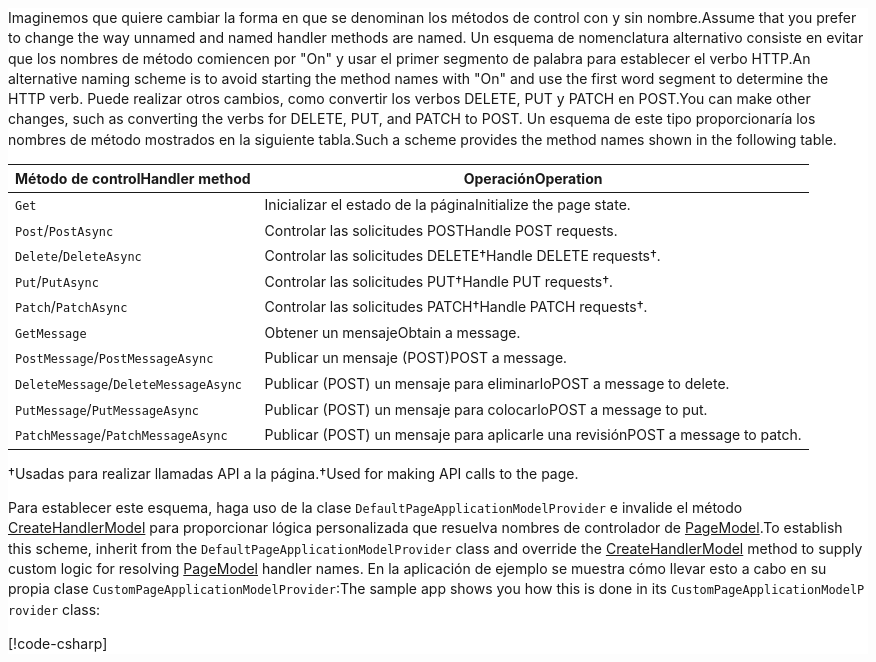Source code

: <span data-ttu-id="5d8a2-318">Imaginemos que quiere cambiar la forma en que se denominan los métodos de control con y sin nombre.</span><span class="sxs-lookup"><span data-stu-id="5d8a2-318">Assume that you prefer to change the way unnamed and named handler methods are named.</span></span> <span data-ttu-id="5d8a2-319">Un esquema de nomenclatura alternativo consiste en evitar que los nombres de método comiencen por "On" y usar el primer segmento de palabra para establecer el verbo HTTP.</span><span class="sxs-lookup"><span data-stu-id="5d8a2-319">An alternative naming scheme is to avoid starting the method names with "On" and use the first word segment to determine the HTTP verb.</span></span> <span data-ttu-id="5d8a2-320">Puede realizar otros cambios, como convertir los verbos DELETE, PUT y PATCH en POST.</span><span class="sxs-lookup"><span data-stu-id="5d8a2-320">You can make other changes, such as converting the verbs for DELETE, PUT, and PATCH to POST.</span></span> <span data-ttu-id="5d8a2-321">Un esquema de este tipo proporcionaría los nombres de método mostrados en la siguiente tabla.</span><span class="sxs-lookup"><span data-stu-id="5d8a2-321">Such a scheme provides the method names shown in the following table.</span></span>

| <span data-ttu-id="5d8a2-322">Método de control</span><span class="sxs-lookup"><span data-stu-id="5d8a2-322">Handler method</span></span>                       | <span data-ttu-id="5d8a2-323">Operación</span><span class="sxs-lookup"><span data-stu-id="5d8a2-323">Operation</span></span>                      |
| ------------------------------------ | ------------------------------ |
| `Get`                                | <span data-ttu-id="5d8a2-324">Inicializar el estado de la página</span><span class="sxs-lookup"><span data-stu-id="5d8a2-324">Initialize the page state.</span></span>     |
| `Post`/`PostAsync`                   | <span data-ttu-id="5d8a2-325">Controlar las solicitudes POST</span><span class="sxs-lookup"><span data-stu-id="5d8a2-325">Handle POST requests.</span></span>          |
| `Delete`/`DeleteAsync`               | <span data-ttu-id="5d8a2-326">Controlar las solicitudes DELETE&#8224;</span><span class="sxs-lookup"><span data-stu-id="5d8a2-326">Handle DELETE requests&#8224;.</span></span> |
| `Put`/`PutAsync`                     | <span data-ttu-id="5d8a2-327">Controlar las solicitudes PUT&#8224;</span><span class="sxs-lookup"><span data-stu-id="5d8a2-327">Handle PUT requests&#8224;.</span></span>    |
| `Patch`/`PatchAsync`                 | <span data-ttu-id="5d8a2-328">Controlar las solicitudes PATCH&#8224;</span><span class="sxs-lookup"><span data-stu-id="5d8a2-328">Handle PATCH requests&#8224;.</span></span>  |
| `GetMessage`                         | <span data-ttu-id="5d8a2-329">Obtener un mensaje</span><span class="sxs-lookup"><span data-stu-id="5d8a2-329">Obtain a message.</span></span>              |
| `PostMessage`/`PostMessageAsync`     | <span data-ttu-id="5d8a2-330">Publicar un mensaje (POST)</span><span class="sxs-lookup"><span data-stu-id="5d8a2-330">POST a message.</span></span>                |
| `DeleteMessage`/`DeleteMessageAsync` | <span data-ttu-id="5d8a2-331">Publicar (POST) un mensaje para eliminarlo</span><span class="sxs-lookup"><span data-stu-id="5d8a2-331">POST a message to delete.</span></span>      |
| `PutMessage`/`PutMessageAsync`       | <span data-ttu-id="5d8a2-332">Publicar (POST) un mensaje para colocarlo</span><span class="sxs-lookup"><span data-stu-id="5d8a2-332">POST a message to put.</span></span>         |
| `PatchMessage`/`PatchMessageAsync`   | <span data-ttu-id="5d8a2-333">Publicar (POST) un mensaje para aplicarle una revisión</span><span class="sxs-lookup"><span data-stu-id="5d8a2-333">POST a message to patch.</span></span>       |

<span data-ttu-id="5d8a2-334">&#8224;Usadas para realizar llamadas API a la página.</span><span class="sxs-lookup"><span data-stu-id="5d8a2-334">&#8224;Used for making API calls to the page.</span></span>

<span data-ttu-id="5d8a2-335">Para establecer este esquema, haga uso de la clase `DefaultPageApplicationModelProvider` e invalide el método [CreateHandlerModel](/dotnet/api/microsoft.aspnetcore.mvc.razorpages.internal.defaultpageapplicationmodelprovider.createhandlermodel) para proporcionar lógica personalizada que resuelva nombres de controlador de [PageModel](/dotnet/api/microsoft.aspnetcore.mvc.razorpages.pagemodel).</span><span class="sxs-lookup"><span data-stu-id="5d8a2-335">To establish this scheme, inherit from the `DefaultPageApplicationModelProvider` class and override the [CreateHandlerModel](/dotnet/api/microsoft.aspnetcore.mvc.razorpages.internal.defaultpageapplicationmodelprovider.createhandlermodel) method to supply custom logic for resolving [PageModel](/dotnet/api/microsoft.aspnetcore.mvc.razorpages.pagemodel) handler names.</span></span> <span data-ttu-id="5d8a2-336">En la aplicación de ejemplo se muestra cómo llevar esto a cabo en su propia clase `CustomPageApplicationModelProvider`:</span><span class="sxs-lookup"><span data-stu-id="5d8a2-336">The sample app shows you how this is done in its `CustomPageApplicationModelProvider` class:</span></span>

[!code-csharp[](razor-pages-conventions/sample/CustomPageApplicationModelProvider.cs?name=snippet1&highlight=1-2,45-46,64-68,78-85,87,92,106)]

* * * * * * * * *

WHAT TO DO: Reproduce the source text of the records above line for line, leaving out the pictures.

TASK RESULT:
Source code

: <span data-ttu-id="5d8a2-318">Imaginemos que quiere cambiar la forma en que se denominan los métodos de control con y sin nombre.</span><span class="sxs-lookup"><span data-stu-id="5d8a2-318">Assume that you prefer to change the way unnamed and named handler methods are named.</span></span> <span data-ttu-id="5d8a2-319">Un esquema de nomenclatura alternativo consiste en evitar que los nombres de método comiencen por "On" y usar el primer segmento de palabra para establecer el verbo HTTP.</span><span class="sxs-lookup"><span data-stu-id="5d8a2-319">An alternative naming scheme is to avoid starting the method names with "On" and use the first word segment to determine the HTTP verb.</span></span> <span data-ttu-id="5d8a2-320">Puede realizar otros cambios, como convertir los verbos DELETE, PUT y PATCH en POST.</span><span class="sxs-lookup"><span data-stu-id="5d8a2-320">You can make other changes, such as converting the verbs for DELETE, PUT, and PATCH to POST.</span></span> <span data-ttu-id="5d8a2-321">Un esquema de este tipo proporcionaría los nombres de método mostrados en la siguiente tabla.</span><span class="sxs-lookup"><span data-stu-id="5d8a2-321">Such a scheme provides the method names shown in the following table.</span></span>

| <span data-ttu-id="5d8a2-322">Método de control</span><span class="sxs-lookup"><span data-stu-id="5d8a2-322">Handler method</span></span>                       | <span data-ttu-id="5d8a2-323">Operación</span><span class="sxs-lookup"><span data-stu-id="5d8a2-323">Operation</span></span>                      |
| ------------------------------------ | ------------------------------ |
| `Get`                                | <span data-ttu-id="5d8a2-324">Inicializar el estado de la página</span><span class="sxs-lookup"><span data-stu-id="5d8a2-324">Initialize the page state.</span></span>     |
| `Post`/`PostAsync`                   | <span data-ttu-id="5d8a2-325">Controlar las solicitudes POST</span><span class="sxs-lookup"><span data-stu-id="5d8a2-325">Handle POST requests.</span></span>          |
| `Delete`/`DeleteAsync`               | <span data-ttu-id="5d8a2-326">Controlar las solicitudes DELETE&#8224;</span><span class="sxs-lookup"><span data-stu-id="5d8a2-326">Handle DELETE requests&#8224;.</span></span> |
| `Put`/`PutAsync`                     | <span data-ttu-id="5d8a2-327">Controlar las solicitudes PUT&#8224;</span><span class="sxs-lookup"><span data-stu-id="5d8a2-327">Handle PUT requests&#8224;.</span></span>    |
| `Patch`/`PatchAsync`                 | <span data-ttu-id="5d8a2-328">Controlar las solicitudes PATCH&#8224;</span><span class="sxs-lookup"><span data-stu-id="5d8a2-328">Handle PATCH requests&#8224;.</span></span>  |
| `GetMessage`                         | <span data-ttu-id="5d8a2-329">Obtener un mensaje</span><span class="sxs-lookup"><span data-stu-id="5d8a2-329">Obtain a message.</span></span>              |
| `PostMessage`/`PostMessageAsync`     | <span data-ttu-id="5d8a2-330">Publicar un mensaje (POST)</span><span class="sxs-lookup"><span data-stu-id="5d8a2-330">POST a message.</span></span>                |
| `DeleteMessage`/`DeleteMessageAsync` | <span data-ttu-id="5d8a2-331">Publicar (POST) un mensaje para eliminarlo</span><span class="sxs-lookup"><span data-stu-id="5d8a2-331">POST a message to delete.</span></span>      |
| `PutMessage`/`PutMessageAsync`       | <span data-ttu-id="5d8a2-332">Publicar (POST) un mensaje para colocarlo</span><span class="sxs-lookup"><span data-stu-id="5d8a2-332">POST a message to put.</span></span>         |
| `PatchMessage`/`PatchMessageAsync`   | <span data-ttu-id="5d8a2-333">Publicar (POST) un mensaje para aplicarle una revisión</span><span class="sxs-lookup"><span data-stu-id="5d8a2-333">POST a message to patch.</span></span>       |

<span data-ttu-id="5d8a2-334">&#8224;Usadas para realizar llamadas API a la página.</span><span class="sxs-lookup"><span data-stu-id="5d8a2-334">&#8224;Used for making API calls to the page.</span></span>

<span data-ttu-id="5d8a2-335">Para establecer este esquema, haga uso de la clase `DefaultPageApplicationModelProvider` e invalide el método [CreateHandlerModel](/dotnet/api/microsoft.aspnetcore.mvc.razorpages.internal.defaultpageapplicationmodelprovider.createhandlermodel) para proporcionar lógica personalizada que resuelva nombres de controlador de [PageModel](/dotnet/api/microsoft.aspnetcore.mvc.razorpages.pagemodel).</span><span class="sxs-lookup"><span data-stu-id="5d8a2-335">To establish this scheme, inherit from the `DefaultPageApplicationModelProvider` class and override the [CreateHandlerModel](/dotnet/api/microsoft.aspnetcore.mvc.razorpages.internal.defaultpageapplicationmodelprovider.createhandlermodel) method to supply custom logic for resolving [PageModel](/dotnet/api/microsoft.aspnetcore.mvc.razorpages.pagemodel) handler names.</span></span> <span data-ttu-id="5d8a2-336">En la aplicación de ejemplo se muestra cómo llevar esto a cabo en su propia clase `CustomPageApplicationModelProvider`:</span><span class="sxs-lookup"><span data-stu-id="5d8a2-336">The sample app shows you how this is done in its `CustomPageApplicationModelProvider` class:</span></span>

[!code-csharp[](razor-pages-conventions/sample/CustomPageApplicationModelProvider.cs?name=snippet1&highlight=1-2,45-46,64-68,78-85,87,92,106)]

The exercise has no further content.